■ TEXTE DU DOCUMENT:
——

Les Douze Apôtres. Histoire de la réception des figures apostoliques dans le christianisme ancien

Verlag:

Turnhout: Brepols Publishers 2014. 835 S. m. Abb. = Judaïsme Ancien et Origines du Christianisme, 1. Kart. EUR 120,00. ISBN 978-2-503-55119-7.

Rezensent:

Jean Riaud

Premier d’une nouvelle collection, Judaïsme Ancien et Origines du Christianisme, ce volume devrait retenir l’attention, car il porte sur les Douze apôtres. Comme son sous-titre l’indique, c’est une his-toire de la réception de ces familiers de Jésus qui nous est offerte, une histoire littéraire. D’où l’importance des sources: Actes (apocryphes) des Apôtres; listes d’apôtres et textes liturgiques; recueils liturgiques qui nous dévoilent la conception que les communautés se faisaient d’elles-mêmes à travers les destins de l’un ou l’autre des Douze qui sont en réalité treize, la douzième place ayant été oc-cupée successivement par deux apôtres, Judas et Matthias. Ces personnages sont fort différents les uns des autres. En tenant compte des sources dont il dispose, R. Burnet distingue six »grands apôtres«: Judas, Pierre, Jean, Thomas, Philippe, André; quatre apôtres »moyens«: Jacques le Majeur, Jacques le Mineur, Barthélemy, Mathieu-Lévi; trois »petits apôtres«: Simon le Zélé, Jude ou Thadée, Matthias. Chaque apôtre étant étudié pour lui-même, nous suivons les différentes phases de sa réception. Une lecture passionnante, claire, fine et précise. L’étonnante érudition de B. n’est jamais écrasante, car elle est parfaitement dominée et splendidement exploitée.
Estimant que la question de l’apôtre qui se perd est cruciale, B. présente d’abord »Judas, l’apôtre qui s’est perdu«. Chacun des quatre évangélistes a son Judas. En les lisant nous constatons un noircissement de plus en plus grand du personnage, noircissement qui va croissant dans la lettre qui relate le martyre de Polycarpe, dans les Actes de Thomas, chez Jean Chrysostome et Augustin.
Pierre, le »Prince des Apôtres« étant le plus important des Douze, a droit à 125 pages. B. discerne d’abord les éléments qui sont communs aux synoptiques sans pour autant niveler les subtiles différences qui existent entre les portraits qu’ils dressent de Pierre. Des prérogatives pétriniennes qu’ils mettent en valeur, l’évangile de Jean retient peu de chose. Dans cet évangile, Pierre n’a qu’une place subalterne vis-à-vis de l’idéal que représente »le disciple que Jésus aimait«.

——

■ DONNÉES FOURNIES:

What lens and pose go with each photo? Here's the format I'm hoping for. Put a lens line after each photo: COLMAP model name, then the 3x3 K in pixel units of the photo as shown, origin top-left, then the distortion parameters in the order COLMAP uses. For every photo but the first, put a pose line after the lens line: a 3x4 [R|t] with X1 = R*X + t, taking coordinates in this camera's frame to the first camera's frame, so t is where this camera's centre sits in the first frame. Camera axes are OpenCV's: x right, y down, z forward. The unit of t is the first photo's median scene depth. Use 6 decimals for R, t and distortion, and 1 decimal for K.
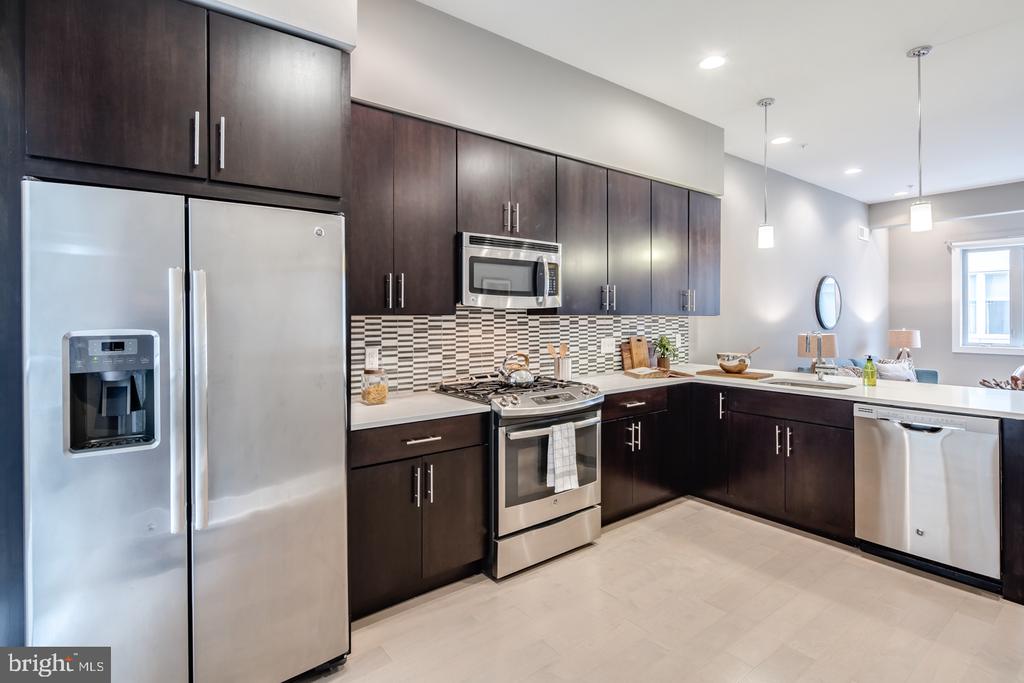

——

■ CONSIGNES DE TRAVAIL:
1/ Résumez en deux phrases le compte rendu consacré aux Douze apôtres.
2/ Écrivez la suite du compte rendu consacré aux Douze apôtres, à partir de sa dernière phrase.

■ CORRIGÉ DES EXERCICES:
1/ Premier volume d'une nouvelle collection, ce livre retrace l'histoire littéraire de la réception des Douze apôtres, que R. Burnet répartit en grands, moyens et petits apôtres avant d'étudier chacun pour lui-même. Le recenseur salue une lecture claire et une érudition bien maîtrisée, puis présente les chapitres sur Judas, dont le portrait devient de plus en plus noir, et sur Pierre, à qui l'évangile de Jean ne laisse qu'une place subalterne face au disciple que Jésus aimait.

2/
Après cette lecture du Nouveau Testament, B. commente les premiers témoignages concernant le martyre romain de Pierre, et la suppression du différend entre Pierre et Paul. Il étudie ensuite les écrits de la fin du Ier siècle et des II–IIIe siècles qui se servirent de Pierre pour étayer leurs positions face à l’Église, au monde, et parfois, au christianisme même. À partir de la seconde moitié du IIIe siècle, l’Église de Rome se met à revendiquer l’apôtre Pierre – conjointement avec l’apôtre Paul – comme son fondateur. C’est le début d’un mouvement aboutissant à briguer la »primauté de Pierre«. Profitant du fait que Pierre avait tendance à passer pour une sorte de »chef de l’Église«, y compris dans des communautés éloignées du siège romain, l’Église de Rome cherchera à confisquer son autorité pour son seul usage.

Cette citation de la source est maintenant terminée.